Polyvinylidene Fluoride Membrane Modification via Oxidant-Induced Dopamine Polymerization for Sustainable Direct-Contact Membrane Distillation

N. G. P. Chew, S. Zhao, C. Malde and R. Wang, J. Membr. Sci., 2018, 563, 31 LINK https://doi.org/10.1016/j.memsci.2018.05.035

Accelerated oxidant-induced polydopamine (PDA) deposition on the inner and outer surfaces of a porous hydrophobic polyvinylidene fluoride (PVDF) membrane was used to fabricate a composite PVDF membrane with sandwich structure. The PDA-decorated membrane was evaluated by bench-scale direct-contact membrane distillation experiments. The membrane demonstrated flux enhancement up to 70% in 3.5 wt% NaCl solution at 333 K. The PDA-decorated membrane also maintained a stable flux and high salt rejection rate when used for seawater desalination and exhibited good fouling- and wetting-resistant properties. A potential application for the membrane would be water recovery from industrial wastewater containing low surface tension substances.

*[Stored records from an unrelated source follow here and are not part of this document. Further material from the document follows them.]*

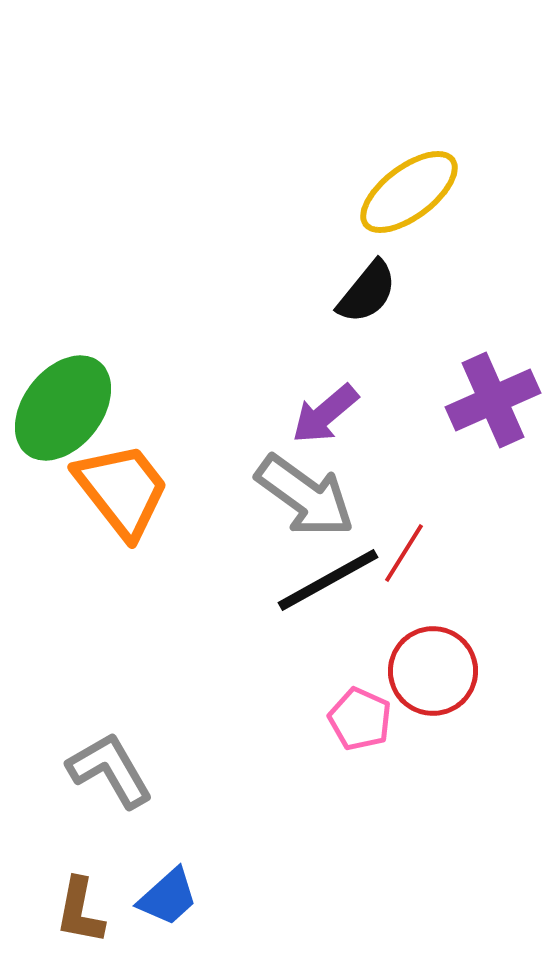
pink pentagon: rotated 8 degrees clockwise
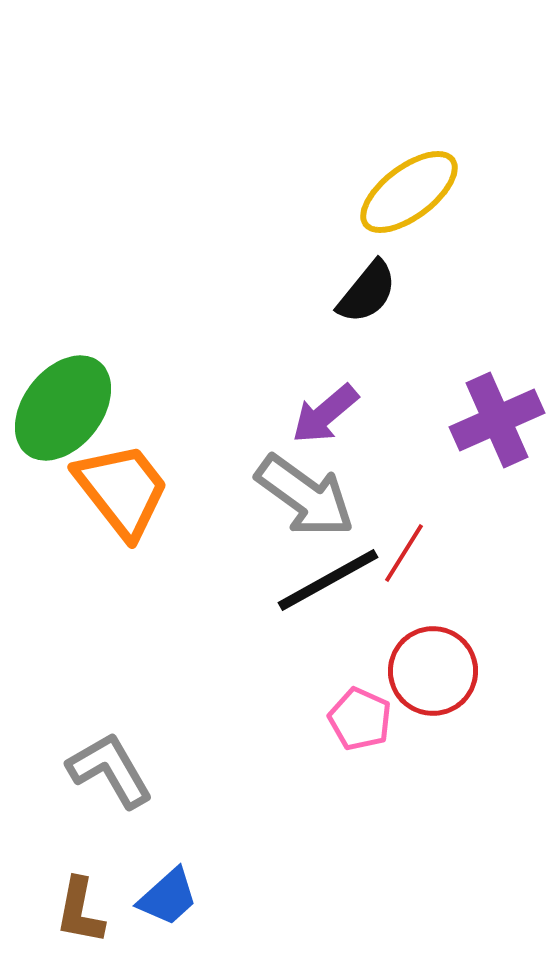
purple cross: moved 4 px right, 20 px down
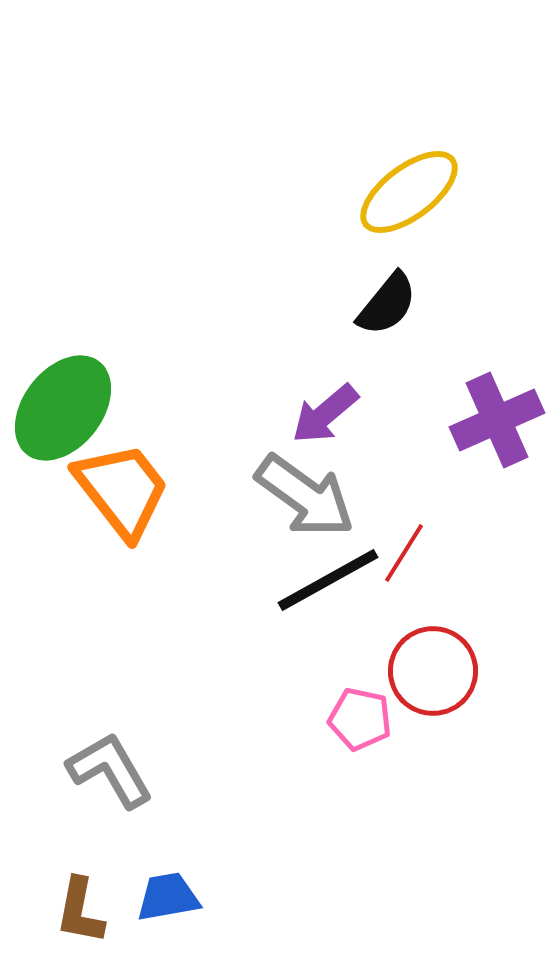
black semicircle: moved 20 px right, 12 px down
pink pentagon: rotated 12 degrees counterclockwise
blue trapezoid: rotated 148 degrees counterclockwise
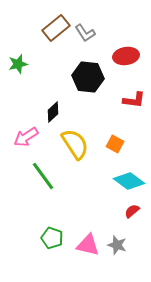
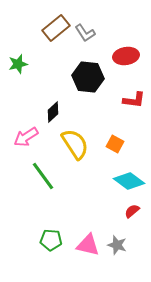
green pentagon: moved 1 px left, 2 px down; rotated 15 degrees counterclockwise
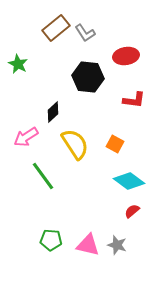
green star: rotated 30 degrees counterclockwise
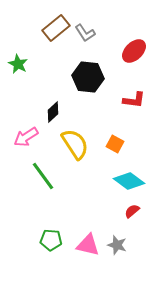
red ellipse: moved 8 px right, 5 px up; rotated 35 degrees counterclockwise
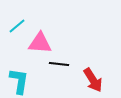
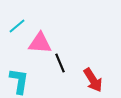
black line: moved 1 px right, 1 px up; rotated 60 degrees clockwise
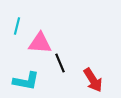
cyan line: rotated 36 degrees counterclockwise
cyan L-shape: moved 7 px right; rotated 92 degrees clockwise
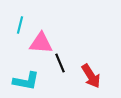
cyan line: moved 3 px right, 1 px up
pink triangle: moved 1 px right
red arrow: moved 2 px left, 4 px up
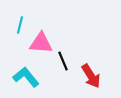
black line: moved 3 px right, 2 px up
cyan L-shape: moved 4 px up; rotated 140 degrees counterclockwise
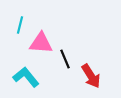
black line: moved 2 px right, 2 px up
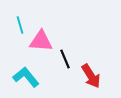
cyan line: rotated 30 degrees counterclockwise
pink triangle: moved 2 px up
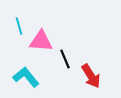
cyan line: moved 1 px left, 1 px down
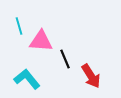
cyan L-shape: moved 1 px right, 2 px down
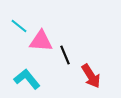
cyan line: rotated 36 degrees counterclockwise
black line: moved 4 px up
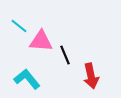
red arrow: rotated 20 degrees clockwise
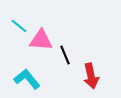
pink triangle: moved 1 px up
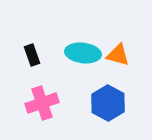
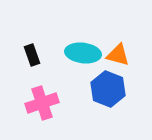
blue hexagon: moved 14 px up; rotated 8 degrees counterclockwise
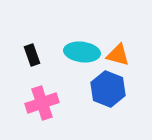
cyan ellipse: moved 1 px left, 1 px up
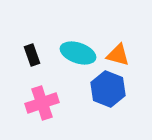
cyan ellipse: moved 4 px left, 1 px down; rotated 12 degrees clockwise
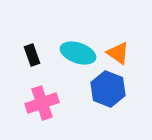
orange triangle: moved 2 px up; rotated 20 degrees clockwise
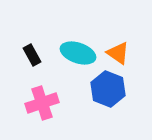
black rectangle: rotated 10 degrees counterclockwise
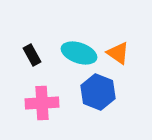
cyan ellipse: moved 1 px right
blue hexagon: moved 10 px left, 3 px down
pink cross: rotated 16 degrees clockwise
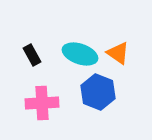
cyan ellipse: moved 1 px right, 1 px down
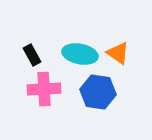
cyan ellipse: rotated 8 degrees counterclockwise
blue hexagon: rotated 12 degrees counterclockwise
pink cross: moved 2 px right, 14 px up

MnPO₄-Coated Li(Ni_0.4Co_0.2Mn_0.4)O₂ for Lithium (-Ion) Batteries with Outstanding Cycling Stability and Enhanced Lithiation Kinetics

Z. Chen, G.-T. Kim, D. Bresser, T. Diemant, J. Asenbauer, S. Jeong, M. Copley, R. J. Behm, J. Lin, Z. Shen and S. Passerini, Adv. Energy Mater., 2018, 8, (27), 1801573 LINK https://doi.org/10.1002/aenm.201801573

The authors propose MnPO₄-coated LiNi_0.4Co_0.2Mn_0.4O₂ (MP-NCM) as a cathode material for use in lithium-ion batteries. The MnPO₄ coating was chosen to physically prevent contact between the NCM active material and the electrolyte by acting like a protective layer. This protective layer helps to stabilise the electrode/electrolyte interface and prevents the occurrence of detrimental side reactions. This results in enhanced rate capability and outstanding cycling stability.